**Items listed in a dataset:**
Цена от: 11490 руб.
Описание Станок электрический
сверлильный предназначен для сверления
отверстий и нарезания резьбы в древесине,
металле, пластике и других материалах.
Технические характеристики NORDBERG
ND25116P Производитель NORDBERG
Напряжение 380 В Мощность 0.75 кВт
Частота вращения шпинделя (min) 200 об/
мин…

**Work to be completed:** Return all of the data above unchanged, keeping every line as it appears.

**Output of the exercise:**
Цена от: 11490 руб.
Описание Станок электрический
сверлильный предназначен для сверления
отверстий и нарезания резьбы в древесине,
металле, пластике и других материалах.
Технические характеристики NORDBERG
ND25116P Производитель NORDBERG
Напряжение 380 В Мощность 0.75 кВт
Частота вращения шпинделя (min) 200 об/
мин…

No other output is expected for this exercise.